Caelus
Caelus is a set of Kubernetes solutions for reusing idle resources of nodes by running extra batch jobs, these resources come from
the underutilization of online jobs, especially during low traffic periods. To make batch jobs compatible with online jobs,
caelus dynamically manages multiple resource isolation mechanisms and also checks abnormalities of various metrics.
Batch jobs will be throttled or even killed if interference detected.
Features
-
Collect various metrics, including node resources, cgroup resources and online jobs latency
-
Batch jobs could be running on YARN or Kubernetes
-
Predict total resource usages of the node, including online jobs and kernel modules, such as slab
-
Dynamically manage multiple resource isolation mechanisms, such as CPU, memory, and disk space
-
Dynamically check abnormalities of various metrics, such as CPU usage or online jobs latency
-
Throttle or even kill batch jobs when resource pressure or latency spike detected
-
Prometheus metrics supported
-
Alarm supported
Usage
Find more usage at Tutorial.md.

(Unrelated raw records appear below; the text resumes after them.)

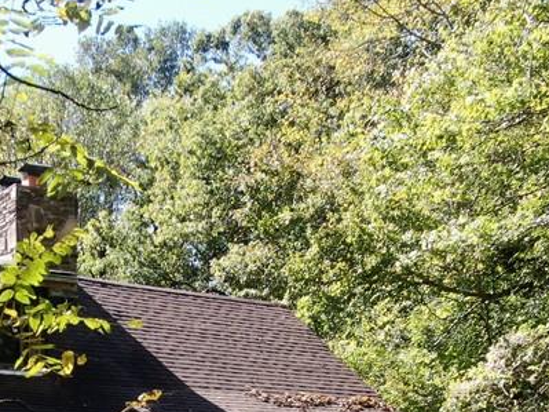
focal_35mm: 77
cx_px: 99
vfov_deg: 18.3
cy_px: 473
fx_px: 1221
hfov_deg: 24.9
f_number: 3.1
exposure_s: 1/200
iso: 100
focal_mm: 5.22
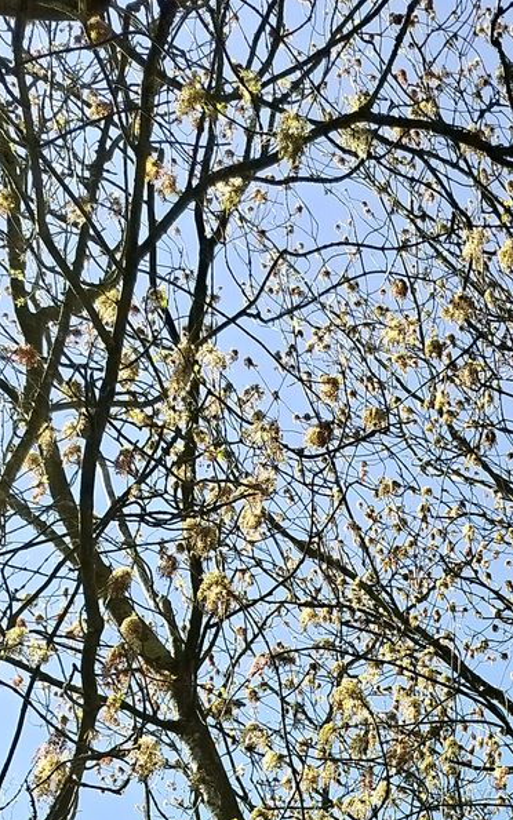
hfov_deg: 17.2
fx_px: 1633
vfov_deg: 24.2
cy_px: 1109
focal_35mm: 73
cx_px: 579
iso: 100
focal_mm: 5.24
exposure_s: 1/541
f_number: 1.7
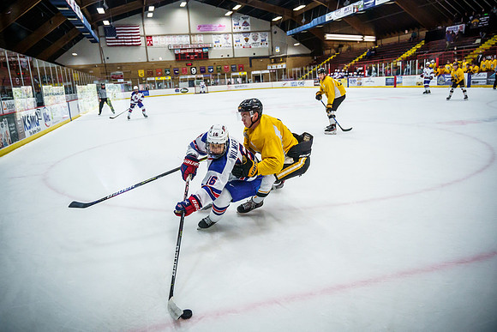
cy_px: 160
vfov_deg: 47.0
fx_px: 382
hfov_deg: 66.1
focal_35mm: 28
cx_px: 239
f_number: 2.8
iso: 6400
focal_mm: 26.6
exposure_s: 1/1600
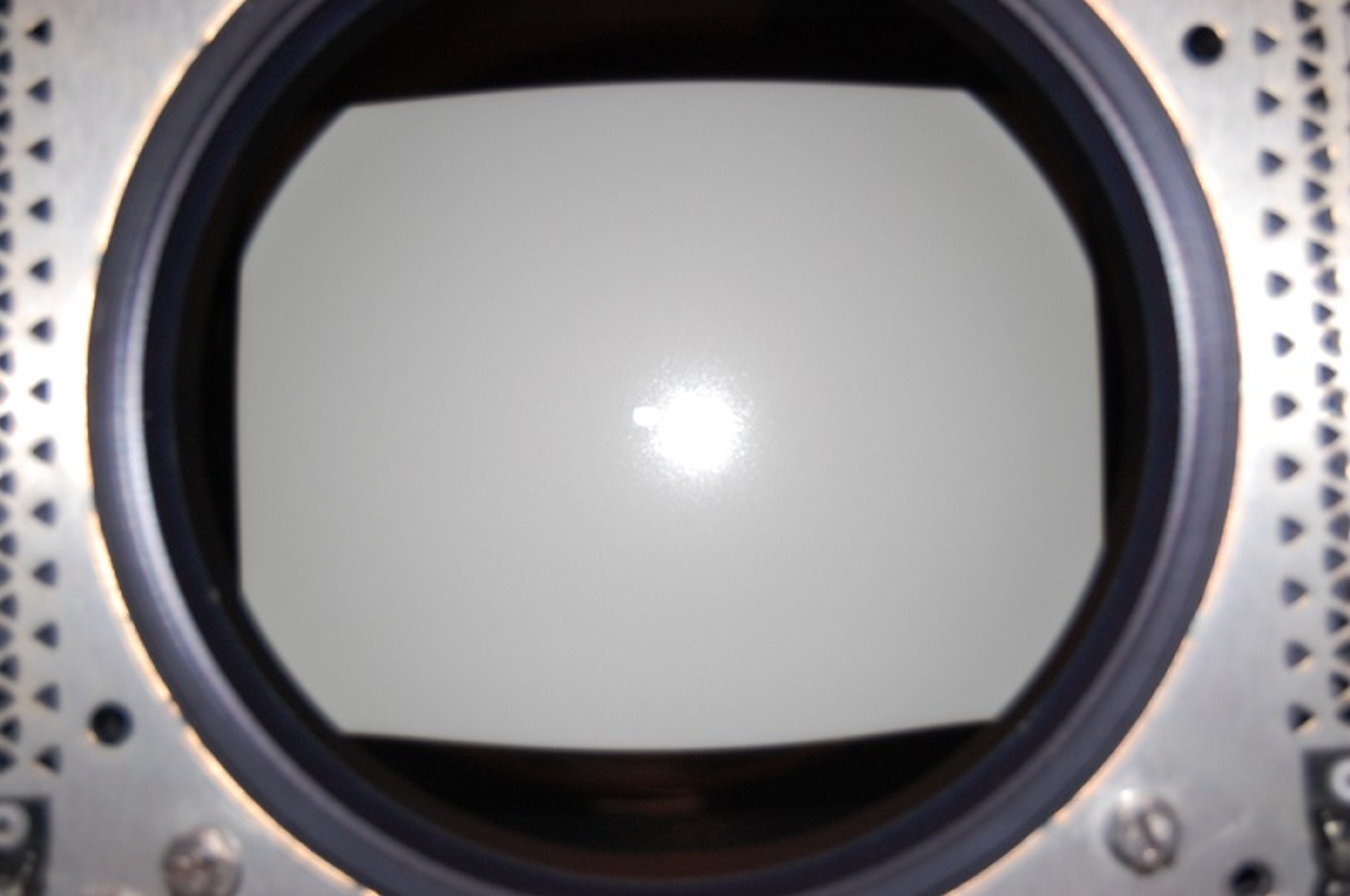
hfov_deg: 31.9
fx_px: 2359
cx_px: 675
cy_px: 448
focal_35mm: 63
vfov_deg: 21.5
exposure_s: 1/60
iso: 400
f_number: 5.3
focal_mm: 42
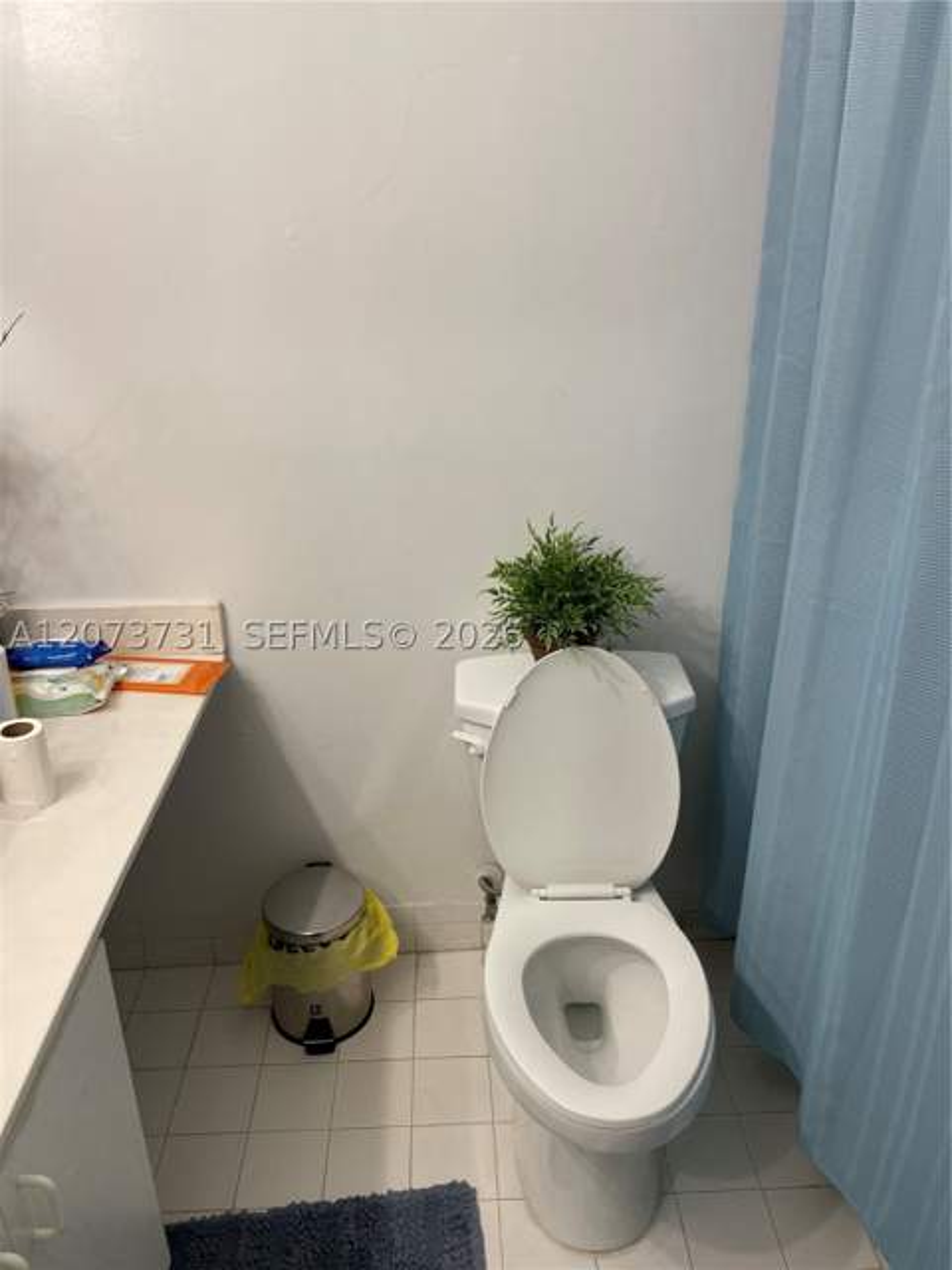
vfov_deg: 67.3
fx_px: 953
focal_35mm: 26
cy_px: 635
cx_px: 476
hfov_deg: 53.1
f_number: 1.6
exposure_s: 1/120
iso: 80
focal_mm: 4.2
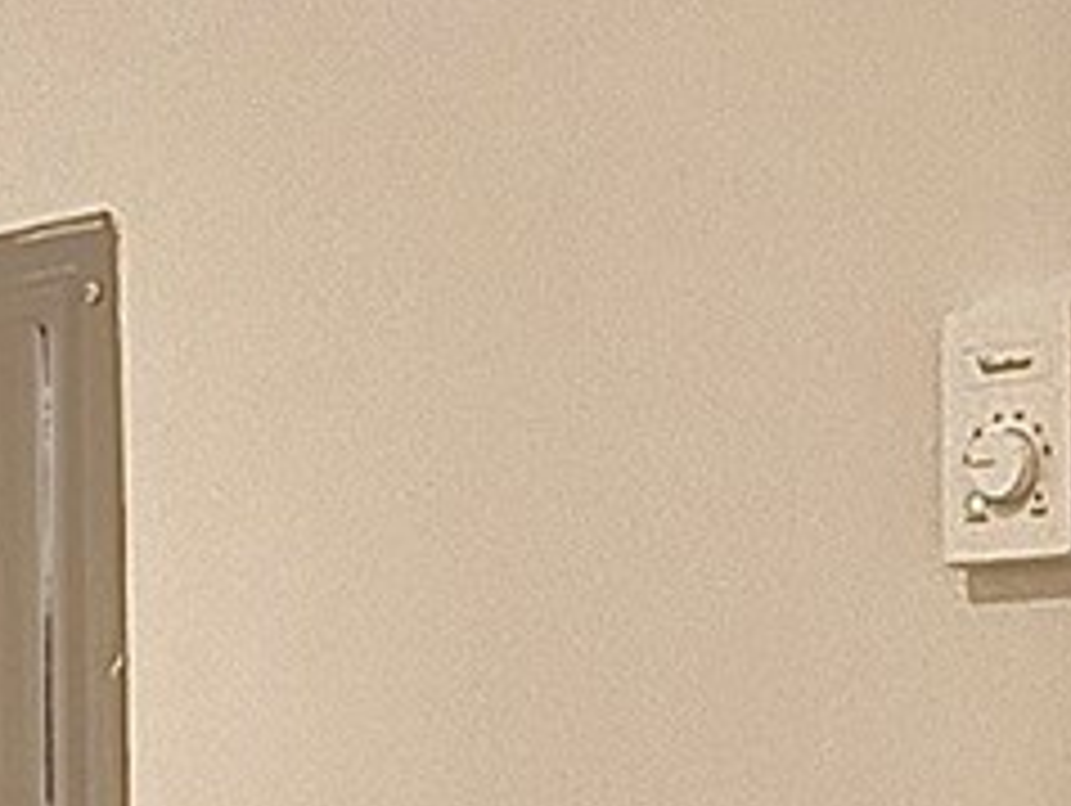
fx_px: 2911
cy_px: 955
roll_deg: +0.4
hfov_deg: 20.1
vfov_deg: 15.2
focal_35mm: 94
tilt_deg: -0.9
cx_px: 1102
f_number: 2.2
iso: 200
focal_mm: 2.22
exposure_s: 1/120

The project also have two attached tools:
nm_operator
nm_operator is used to execute YARN commands in the way of remote API.
metric_adapter
metric_adapter is used to collect more application metrics with adapter extension.
Getting started
build
# binary build, which generates binary under _output/bin/
$ make build
# image build
$ make image
# run unit test
$ make test
Run
# running in script
$ caelus --config=hack/config/caelus.json --hostname-override=xxx --v=2
# running in image
$ kubectl create -f hack/yaml/caelus.json
$ kubectl label node colation=true
$ kubectl -n kube-system get daemonset
Contributing
For more information about contributing issues or pull requests, see our Contributing to Caelus.
License
Caelus is under the Apache License 2.0. See the License file for details.